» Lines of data
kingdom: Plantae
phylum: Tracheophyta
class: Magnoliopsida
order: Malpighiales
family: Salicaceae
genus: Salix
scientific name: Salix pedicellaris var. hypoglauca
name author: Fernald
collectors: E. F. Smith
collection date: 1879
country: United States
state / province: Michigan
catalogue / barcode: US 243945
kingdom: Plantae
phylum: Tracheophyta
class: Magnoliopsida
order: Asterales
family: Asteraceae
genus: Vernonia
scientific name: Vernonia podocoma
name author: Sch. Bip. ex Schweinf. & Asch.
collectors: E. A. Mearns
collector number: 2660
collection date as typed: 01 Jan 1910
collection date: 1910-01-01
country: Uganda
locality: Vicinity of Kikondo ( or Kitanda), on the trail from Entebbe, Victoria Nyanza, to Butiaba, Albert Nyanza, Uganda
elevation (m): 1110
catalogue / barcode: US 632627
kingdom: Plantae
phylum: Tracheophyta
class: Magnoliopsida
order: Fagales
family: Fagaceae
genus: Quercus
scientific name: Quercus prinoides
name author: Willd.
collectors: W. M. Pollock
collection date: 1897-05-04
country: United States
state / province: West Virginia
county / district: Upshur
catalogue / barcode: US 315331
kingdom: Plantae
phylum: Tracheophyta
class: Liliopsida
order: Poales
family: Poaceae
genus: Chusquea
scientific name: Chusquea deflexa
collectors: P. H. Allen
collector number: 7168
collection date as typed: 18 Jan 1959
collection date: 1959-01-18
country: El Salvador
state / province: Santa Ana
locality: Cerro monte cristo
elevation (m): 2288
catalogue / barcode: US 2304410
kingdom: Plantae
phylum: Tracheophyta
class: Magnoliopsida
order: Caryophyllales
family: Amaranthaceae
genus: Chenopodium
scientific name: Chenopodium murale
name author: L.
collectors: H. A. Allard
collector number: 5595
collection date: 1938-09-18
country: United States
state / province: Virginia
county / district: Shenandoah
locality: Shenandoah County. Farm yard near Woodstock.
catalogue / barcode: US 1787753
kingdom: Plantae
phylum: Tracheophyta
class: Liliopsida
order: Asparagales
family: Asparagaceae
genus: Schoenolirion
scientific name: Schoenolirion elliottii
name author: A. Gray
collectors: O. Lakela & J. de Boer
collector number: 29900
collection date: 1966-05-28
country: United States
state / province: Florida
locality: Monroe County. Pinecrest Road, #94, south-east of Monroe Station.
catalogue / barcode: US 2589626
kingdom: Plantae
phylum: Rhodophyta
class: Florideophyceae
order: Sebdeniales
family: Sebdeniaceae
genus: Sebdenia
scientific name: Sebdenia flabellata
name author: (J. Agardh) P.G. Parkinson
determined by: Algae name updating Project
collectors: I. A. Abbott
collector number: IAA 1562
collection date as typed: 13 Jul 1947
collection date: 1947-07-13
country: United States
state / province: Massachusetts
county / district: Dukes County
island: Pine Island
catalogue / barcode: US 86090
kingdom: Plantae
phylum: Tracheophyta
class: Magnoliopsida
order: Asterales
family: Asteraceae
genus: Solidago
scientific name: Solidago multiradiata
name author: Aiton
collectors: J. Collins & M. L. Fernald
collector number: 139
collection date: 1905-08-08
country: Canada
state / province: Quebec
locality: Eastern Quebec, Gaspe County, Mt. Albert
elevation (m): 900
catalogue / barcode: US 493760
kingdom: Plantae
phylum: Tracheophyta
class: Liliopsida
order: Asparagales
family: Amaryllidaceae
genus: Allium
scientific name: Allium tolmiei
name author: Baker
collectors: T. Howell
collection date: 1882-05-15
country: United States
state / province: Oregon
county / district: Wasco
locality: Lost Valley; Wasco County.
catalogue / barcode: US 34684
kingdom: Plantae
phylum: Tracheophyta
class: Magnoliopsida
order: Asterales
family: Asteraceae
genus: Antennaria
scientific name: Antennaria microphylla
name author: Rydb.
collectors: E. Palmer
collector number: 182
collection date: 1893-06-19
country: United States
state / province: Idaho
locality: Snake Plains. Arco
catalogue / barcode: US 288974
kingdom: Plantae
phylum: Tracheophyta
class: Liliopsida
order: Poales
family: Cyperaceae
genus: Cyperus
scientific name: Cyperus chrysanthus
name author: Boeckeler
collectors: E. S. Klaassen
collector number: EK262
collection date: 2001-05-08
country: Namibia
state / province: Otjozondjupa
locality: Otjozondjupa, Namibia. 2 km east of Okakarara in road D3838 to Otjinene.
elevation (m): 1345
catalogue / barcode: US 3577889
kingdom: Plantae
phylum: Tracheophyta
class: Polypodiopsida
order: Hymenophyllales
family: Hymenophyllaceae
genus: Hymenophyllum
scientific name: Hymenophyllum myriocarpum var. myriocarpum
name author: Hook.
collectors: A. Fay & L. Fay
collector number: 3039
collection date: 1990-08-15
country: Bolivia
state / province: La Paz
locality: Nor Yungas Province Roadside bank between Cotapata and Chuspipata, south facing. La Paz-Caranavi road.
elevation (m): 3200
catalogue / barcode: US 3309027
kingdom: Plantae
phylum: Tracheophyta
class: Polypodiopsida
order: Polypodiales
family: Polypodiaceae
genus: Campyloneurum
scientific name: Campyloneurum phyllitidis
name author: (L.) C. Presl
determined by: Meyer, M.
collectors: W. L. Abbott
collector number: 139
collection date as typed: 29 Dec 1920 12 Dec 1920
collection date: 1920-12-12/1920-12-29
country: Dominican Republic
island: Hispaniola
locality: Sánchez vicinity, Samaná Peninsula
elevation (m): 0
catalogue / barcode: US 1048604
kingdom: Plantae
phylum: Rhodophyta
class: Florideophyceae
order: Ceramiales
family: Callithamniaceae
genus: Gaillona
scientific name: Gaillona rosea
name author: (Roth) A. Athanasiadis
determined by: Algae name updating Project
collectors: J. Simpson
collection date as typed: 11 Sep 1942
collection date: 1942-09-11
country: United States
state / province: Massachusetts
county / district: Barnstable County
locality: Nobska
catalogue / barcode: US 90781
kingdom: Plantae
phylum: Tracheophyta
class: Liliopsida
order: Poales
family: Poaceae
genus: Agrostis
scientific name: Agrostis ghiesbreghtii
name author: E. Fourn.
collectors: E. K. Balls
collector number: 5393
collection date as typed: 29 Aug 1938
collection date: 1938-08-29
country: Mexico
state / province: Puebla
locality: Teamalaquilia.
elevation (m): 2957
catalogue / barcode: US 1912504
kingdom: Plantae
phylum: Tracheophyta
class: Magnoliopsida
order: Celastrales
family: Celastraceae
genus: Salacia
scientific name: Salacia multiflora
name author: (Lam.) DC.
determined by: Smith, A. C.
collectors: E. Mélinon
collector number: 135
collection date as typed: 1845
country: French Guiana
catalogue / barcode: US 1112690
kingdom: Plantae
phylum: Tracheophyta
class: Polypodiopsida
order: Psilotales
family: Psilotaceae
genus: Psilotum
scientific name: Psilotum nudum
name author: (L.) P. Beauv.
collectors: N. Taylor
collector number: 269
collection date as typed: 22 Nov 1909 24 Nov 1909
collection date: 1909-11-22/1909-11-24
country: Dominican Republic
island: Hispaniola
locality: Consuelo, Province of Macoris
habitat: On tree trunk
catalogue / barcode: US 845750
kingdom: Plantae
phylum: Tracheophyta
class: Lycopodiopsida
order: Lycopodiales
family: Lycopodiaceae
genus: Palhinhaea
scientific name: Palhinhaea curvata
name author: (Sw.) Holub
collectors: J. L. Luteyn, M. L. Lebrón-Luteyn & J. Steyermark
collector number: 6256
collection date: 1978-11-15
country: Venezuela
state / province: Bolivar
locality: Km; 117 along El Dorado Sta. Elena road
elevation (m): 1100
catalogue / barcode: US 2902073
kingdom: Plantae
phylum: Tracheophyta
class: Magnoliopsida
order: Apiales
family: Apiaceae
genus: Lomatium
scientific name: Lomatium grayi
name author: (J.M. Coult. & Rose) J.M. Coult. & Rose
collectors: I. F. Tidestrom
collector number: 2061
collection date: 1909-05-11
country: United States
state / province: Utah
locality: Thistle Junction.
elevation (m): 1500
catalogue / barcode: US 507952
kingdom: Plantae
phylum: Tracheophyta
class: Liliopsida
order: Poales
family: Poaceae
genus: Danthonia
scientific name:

» What the exercise asks
Reproduce the lines of the data above, starting at the line that contains "name author: Boeckeler" and stopping after the line that contains "country: Bolivia".

» Output for this exercise
name author: Boeckeler
collectors: E. S. Klaassen
collector number: EK262
collection date: 2001-05-08
country: Namibia
state / province: Otjozondjupa
locality: Otjozondjupa, Namibia. 2 km east of Okakarara in road D3838 to Otjinene.
elevation (m): 1345
catalogue / barcode: US 3577889
kingdom: Plantae
phylum: Tracheophyta
class: Polypodiopsida
order: Hymenophyllales
family: Hymenophyllaceae
genus: Hymenophyllum
scientific name: Hymenophyllum myriocarpum var. myriocarpum
name author: Hook.
collectors: A. Fay & L. Fay
collector number: 3039
collection date: 1990-08-15
country: Bolivia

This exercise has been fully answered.